• The problem
Work through the data below and copy out every line where "element" is found.

Stored data
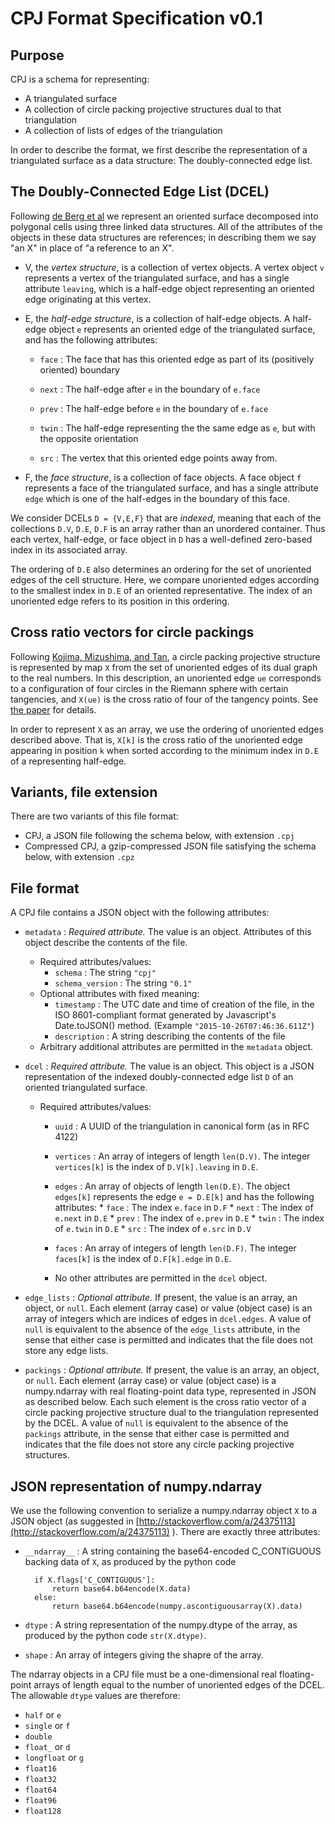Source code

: CPJ Format Specification v0.1
=============================

Purpose
-------

CPJ is a schema for representing:

* A triangulated surface
* A collection of circle packing projective structures dual to that triangulation
* A collection of lists of edges of the triangulation

In order to describe the format, we first describe the representation
of a triangulated surface as a data structure: The doubly-connected
edge list.

The Doubly-Connected Edge List (DCEL)
-------------------------------------

Following [de Berg et al][dBCvKO] we represent an oriented
surface decomposed into polygonal cells using three linked data
structures.  All of the attributes of the objects in these data
structures are references; in describing them we say "an X" in place
of "a reference to an X".

* V, the _vertex structure_, is a collection of vertex objects.  A
  vertex object `v` represents a vertex of the triangulated surface,
  and has a single attribute `leaving`, which is a half-edge object
  representing an oriented edge originating at this vertex.
  
* E, the _half-edge structure_, is a collection of half-edge objects.  A
  half-edge object `e` represents an oriented edge of the triangulated
  surface, and has the following attributes:
 
    * `face` : The face that has this oriented edge as part of its
      (positively oriented) boundary
      
    * `next` : The half-edge after `e` in the boundary of `e.face`
      
    * `prev` : The half-edge before `e` in the boundary of `e.face`
       
    * `twin` : The half-edge representing the the same edge as `e`, but
       with the opposite orientation
       
    * `src` : The vertex that this oriented edge points away from.
       
* F, the _face structure_, is a collection of face objects.  A face
   object `f` represents a face of the triangulated surface, and has a
   single attribute `edge` which is one of the half-edges in the
   boundary of this face.
   
 
We consider DCELs `D = {V,E,F}` that are _indexed_, meaning that each
of the collections `D.V`, `D.E`, `D.F` is an array rather than an
unordered container.  Thus each vertex, half-edge, or face object in
`D` has a well-defined zero-based index in its associated array.

The ordering of `D.E` also determines an ordering for the set of
unoriented edges of the cell structure.  Here, we compare unoriented
edges according to the smallest index in `D.E` of an oriented
representative.  The index of an unoriented edge refers to its
position in this ordering.

Cross ratio vectors for circle packings
---------------------------------------

Following [Kojima, Mizushima, and Tan][KMT], a circle packing
projective structure is represented by map `X` from the set of unoriented
edges of its dual graph to the real numbers.  In this description, an
unoriented edge `ue` corresponds to a configuration of four circles in
the Riemann sphere with certain tangencies, and `X(ue)` is the cross
ratio of four of the tangency points.  See [the paper][KMT] for details.

In order to represent `X` as an array, we use the ordering of
unoriented edges described above.  That is, `X[k]` is the cross ratio
of the unoriented edge appearing in position `k` when sorted according
to the minimum index in `D.E` of a representing half-edge.

Variants, file extension
------------------------
There are two variants of this file format:

* CPJ, a JSON file following the schema below, with extension `.cpj`
* Compressed CPJ, a gzip-compressed JSON file satisfying the schema
  below, with extension `.cpz`
  
File format
-----------
A CPJ file contains a JSON object with the following attributes:

* `metadata` : _Required attribute._  The value is an object.  Attributes of
  this object describe the contents of the file.
  * Required attributes/values: 
    * `schema` : The string `"cpj"`
    * `schema_version` : The string `"0.1"`
  * Optional attributes with fixed meaning:
    * `timestamp` : The UTC date and time of creation of the file, in the
      ISO 8601-compliant format generated by Javascript's
      Date.toJSON() method.  (Example `"2015-10-26T07:46:36.611Z"`)
    * `description` : A string describing the contents of the file
  * Arbitrary additional attributes are permitted in the `metadata`
    object.
    
* `dcel` : _Required attribute._  The value is an object.  This object is a
  JSON representation of the indexed doubly-connected edge list `D` of
  an oriented triangulated surface.
  * Required attributes/values: 
    * `uuid` : A UUID of the triangulation in canonical form (as in
      RFC 4122)
      
    * `vertices` : An array of integers of length `len(D.V)`.  The integer `vertices[k]`
      is the  index of `D.V[k].leaving` in `D.E`.
      
    * `edges` : An array of objects of length `len(D.E)`.  The object
      `edges[k]` represents the edge `e = D.E[k]` and has the
      following attributes:
          * `face` : The index `e.face` in `D.F`
          * `next` : The  index of `e.next` in `D.E`
          * `prev` : The  index of `e.prev` in `D.E`
          * `twin` : The  index of `e.twin` in `D.E`
          * `src` : The  index of `e.src` in `D.V`
    * `faces` : An array of integers of length `len(D.F)`.  The
      integer `faces[k]` is the  index of `D.F[k].edge` in
      `D.E`.
    * No other attributes are permitted in the `dcel` object.
    
* `edge_lists` : _Optional attribute._  If present, the value is an
  array, an object, or `null`.  Each element (array case) or value (object
  case) is an array of integers which are indices of edges in
  `dcel.edges`.  A value of `null` is equivalent to the absence of the
  `edge_lists` attribute, in the sense that either case is permitted
  and indicates that the file does not store any edge lists.

* `packings` : _Optional attribute._  If present, the value is an array,
  an object, or `null`.  Each element (array case) or value (object
  case) is a numpy.ndarray with real floating-point data type,
  represented in JSON as described below.  Each such element is the
  cross ratio vector of a circle packing projective structure dual to
  the triangulation represented by the DCEL.  A value of `null` is
  equivalent to the absence of the `packings` attribute, in the
  sense that either case is permitted and indicates that the file does
  not store any circle packing projective structures.
 
JSON representation of numpy.ndarray
------------------------------------

We use the following convention to serialize a numpy.ndarray object `X`
to a JSON object (as suggested in
[http://stackoverflow.com/a/24375113](http://stackoverflow.com/a/24375113)
).  There are exactly three attributes:

* `__ndarray__` : A string containing the base64-encoded C_CONTIGUOUS
  backing data of `X`, as produced by the python code
  
        if X.flags['C_CONTIGUOUS']:
            return base64.b64encode(X.data)
        else:
            return base64.b64encode(numpy.ascontiguousarray(X).data)

* `dtype` : A string representation of the numpy.dtype of the array,
  as produced by the python code `str(X.dtype)`.
  
* `shape` : An array of integers giving the shapre of the array.

The ndarray objects in a CPJ file must be a one-dimensional real
floating-point arrays of length equal to the number of unoriented
edges of the DCEL.  The allowable `dtype` values are therefore:

* `half` or `e`
* `single` or `f`
* `double`
* `float_` or `d`
* `longfloat` or `g`
* `float16`
* `float32`
* `float64`
* `float96`
* `float128`

[dBCvKO]: http://www.cs.uu.nl/geobook/ "M. de Berg, O. Cheong, M. van Kreveld, and M. Overmars.  Computational Geometry: Algorithms and Applications, 3ed.  Springer-Verlag, 2008."

[KMT]: http://projecteuclid.org/euclid.jdg/1090426770  "Kojima, S. Mizushima and S. P. Tan. Circle Packings on Surfaces with Projective Structures.  J. Differential Geom. 63, No. 3 (2003), 349-397."

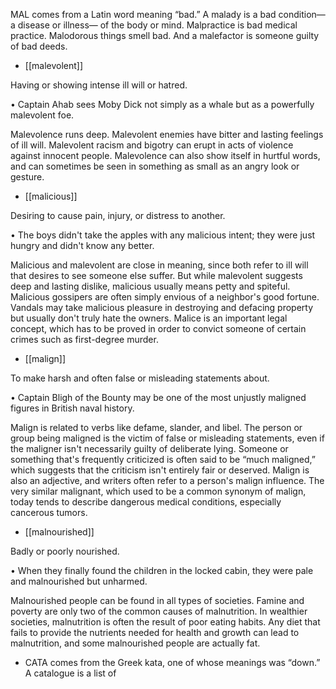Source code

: MAL comes from a Latin word meaning “bad.” A malady is a bad condition—a disease or illness—
of  the  body  or  mind.  Malpractice  is  bad  medical  practice.  Malodorous  things  smell  bad.  And  a
malefactor is someone guilty of bad deeds.

- [[malevolent]] 

 Having or showing intense ill will or hatred. 

• Captain Ahab sees Moby Dick not simply as a whale but as a powerfully malevolent foe. 

Malevolence runs deep. Malevolent enemies have bitter and lasting feelings of ill will. Malevolent
racism and bigotry can erupt in acts of violence against innocent people. Malevolence can also show
itself in hurtful words, and can sometimes be seen in something as small as an angry look or gesture.

- [[malicious]] 

 Desiring to cause pain, injury, or distress to another. 

• The boys didn't take the apples with any malicious intent; they were just hungry and didn't know any
better. 

Malicious  and  malevolent  are  close  in  meaning,  since  both  refer  to  ill  will  that  desires  to  see
someone else suffer. But while malevolent suggests deep and lasting dislike, malicious usually means
petty and spiteful. Malicious gossipers are often simply envious of a neighbor's good fortune. Vandals
may  take  malicious  pleasure  in  destroying  and  defacing  property  but  usually  don't  truly  hate  the
owners. Malice is an important legal concept, which has to be proved in order to convict someone of
certain crimes such as first-degree murder.

- [[malign]] 

 To make harsh and often false or misleading statements about. 

•  Captain  Bligh  of  the  Bounty  may  be  one  of  the  most  unjustly  maligned  figures  in  British  naval
history. 

Malign is related to verbs like defame, slander, and libel. The person or group being maligned is the
victim  of  false  or  misleading  statements,  even  if  the  maligner  isn't  necessarily  guilty  of  deliberate
lying. Someone or something that's frequently criticized is often said to be “much maligned,” which
suggests  that  the  criticism  isn't  entirely  fair  or  deserved.  Malign  is  also  an  adjective,  and  writers
often refer to a person's malign influence. The very similar malignant, which used to be a common
synonym  of  malign,  today  tends  to  describe  dangerous  medical  conditions,  especially  cancerous
tumors.

- [[malnourished]] 

 Badly or poorly nourished. 

•  When  they  finally  found  the  children  in  the  locked  cabin,  they  were  pale  and  malnourished  but
unharmed. 

Malnourished people can be found in all types of societies. Famine and poverty are only two of the
common causes of malnutrition. In wealthier societies, malnutrition is often the result of poor eating
habits.  Any  diet  that  fails  to  provide  the  nutrients  needed  for  health  and  growth  can  lead  to
malnutrition, and some malnourished people are actually fat.

- CATA  comes  from  the  Greek  kata,  one  of  whose  meanings  was  “down.”  A  catalogue  is  a  list  of
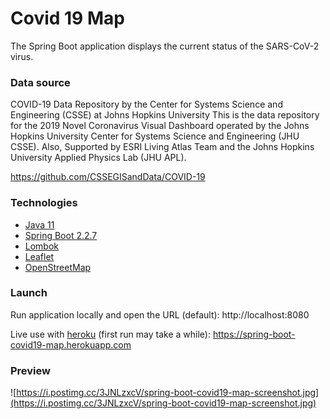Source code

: # Covid 19 Map
The Spring Boot application displays the current status of the SARS-CoV-2 virus.

### Data source
COVID-19 Data Repository by the Center for Systems Science and Engineering (CSSE) at Johns Hopkins University
This is the data repository for the 2019 Novel Coronavirus Visual Dashboard operated by the Johns Hopkins University Center for Systems Science and Engineering (JHU CSSE). Also, Supported by ESRI Living Atlas Team and the Johns Hopkins University Applied Physics Lab (JHU APL).

https://github.com/CSSEGISandData/COVID-19

### Technologies
* [Java 11](https://docs.oracle.com/en/java/javase/11/)
* [Spring Boot 2.2.7](https://spring.io/projects/spring-boot)
* [Lombok](https://projectlombok.org/)
* [Leaflet](https://leafletjs.com/)
* [OpenStreetMap](https://www.openstreetmap.org/)

### Launch
Run application locally and open the URL (default): http://localhost:8080

Live use with [heroku](https://www.heroku.com/) (first run may take a while):
https://spring-boot-covid19-map.herokuapp.com

### Preview
![https://i.postimg.cc/3JNLzxcV/spring-boot-covid19-map-screenshot.jpg](https://i.postimg.cc/3JNLzxcV/spring-boot-covid19-map-screenshot.jpg)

• Solution to the problem
  array, an object, or `null`.  Each element (array case) or value (object
  an object, or `null`.  Each element (array case) or value (object
  represented in JSON as described below.  Each such element is the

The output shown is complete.